■ **DOCUMENT SECTION**
○ ○ ○ ○ ○
The results are shown in Figure 4-81.

FIGURE 4-81

FIGURE 4-81 Data types conversion from SQL table to an R data.frame

You can see that the data has been converted from a datetime column into a POSIXct R time data type. The column “ProductSeries,” on the other hand, is specified as a factor column; this is a common R transformation on character columns, typical of categorical variables, to a numeric column with a string look up (Factors). Finally, the ‘Amount’ column has been stored correctly as a numeric column.

In order to avoid any problems when handling data to the R engine or acquiring data from an R script, be sure to follow the following steps to avoid errors:

  • Test your data in advance and verify columns or values in your schema that could be a problem when passed to R code.

  • Specify columns in your input data source individually, rather than using SELECT *, and know how each column will be handled.

  • Perform explicit casts as necessary when preparing your input data, to avoid undesired casts and/or conversions of your data types.

  • Avoid passing columns of data (such as GUIDS or rowguids) that cause errors and are not useful for modeling.

Applying R functions on SQL Server data

Up to this point, you have successfully executed basic R scripts remotely on an Azure SQL Server Virtual Machine within a TSQL stored procedure. Now you can start using the full power of R to leverage many statistical and complex analysis tasks that, if you tried to implement in TSQL, would take many lines of code, as compared to just a few lines in R.

As an example, you first use a function from the internally installed package, stats, to generate an array of normally distributed number given a mean and a standard deviation. The function to generate random normally distributed numbers is called rnorm() and can be called on an R command line like the following:

rnorm(<number of samples>, mean = <desired mean>, sd = <desired std deviation>)

To call this function from TSQL, encapsulate it in the sp_execute_external_script as you have already done:

EXEC sp_execute_external_script
        @language = N'R',
        @script = N'
            OutputDataSet <- as.data.frame(rnorm(100, mean = 50, sd =3));',
        @input_data_1 = N'   ;'
WITH RESULT SETS (([Density] float NOT NULL));

In this case, the number of samples, mean and standard deviation are hard coded into the call. If you would like to have different inputs directly from TSQL, you need to define those parameters as variables and pass them to the sp_execute_external_script stored procedure, as shown:

CREATE PROCEDURE MyRNorm (@param1 int, @param2 int, @param3 int)
○ ○ ○ ○ ○
■ **STORED DATA**

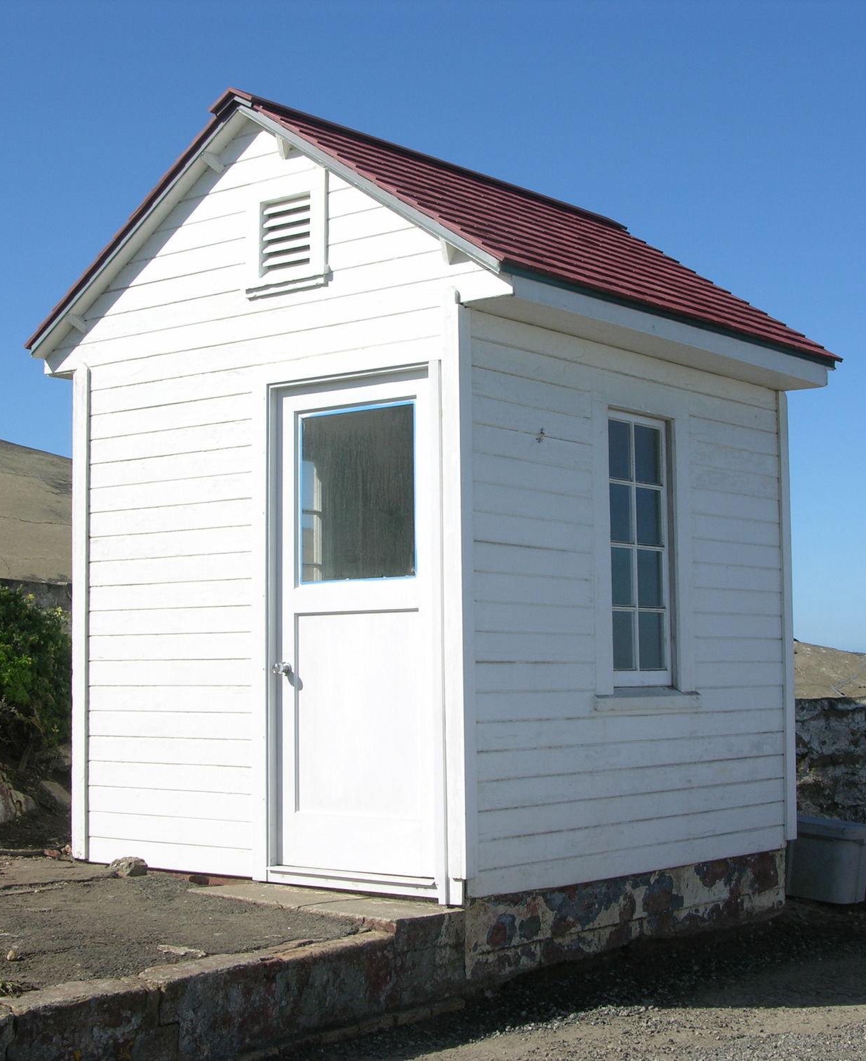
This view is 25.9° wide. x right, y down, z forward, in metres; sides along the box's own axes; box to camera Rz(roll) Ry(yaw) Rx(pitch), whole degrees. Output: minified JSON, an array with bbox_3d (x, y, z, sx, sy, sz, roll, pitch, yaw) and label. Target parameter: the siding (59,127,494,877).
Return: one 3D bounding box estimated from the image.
○ ○ ○ ○ ○
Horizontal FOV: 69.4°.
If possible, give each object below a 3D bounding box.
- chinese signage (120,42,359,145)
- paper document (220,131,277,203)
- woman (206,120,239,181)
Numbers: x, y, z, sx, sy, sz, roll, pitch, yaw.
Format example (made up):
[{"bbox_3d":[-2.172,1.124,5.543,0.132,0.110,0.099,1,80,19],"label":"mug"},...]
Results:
○ ○ ○ ○ ○
■ **EXERCISE OBJECTIVE**
Reproduce the SQL Server and R passage above verbatim, starting at "EXEC sp_execute_external_script" and continuing up to and including "int, @param3 int)".

■ **WRITTEN SOLUTION**
EXEC sp_execute_external_script
        @language = N'R',
        @script = N'
            OutputDataSet <- as.data.frame(rnorm(100, mean = 50, sd =3));',
        @input_data_1 = N'   ;'
WITH RESULT SETS (([Density] float NOT NULL));

In this case, the number of samples, mean and standard deviation are hard coded into the call. If you would like to have different inputs directly from TSQL, you need to define those parameters as variables and pass them to the sp_execute_external_script stored procedure, as shown:

CREATE PROCEDURE MyRNorm (@param1 int, @param2 int, @param3 int)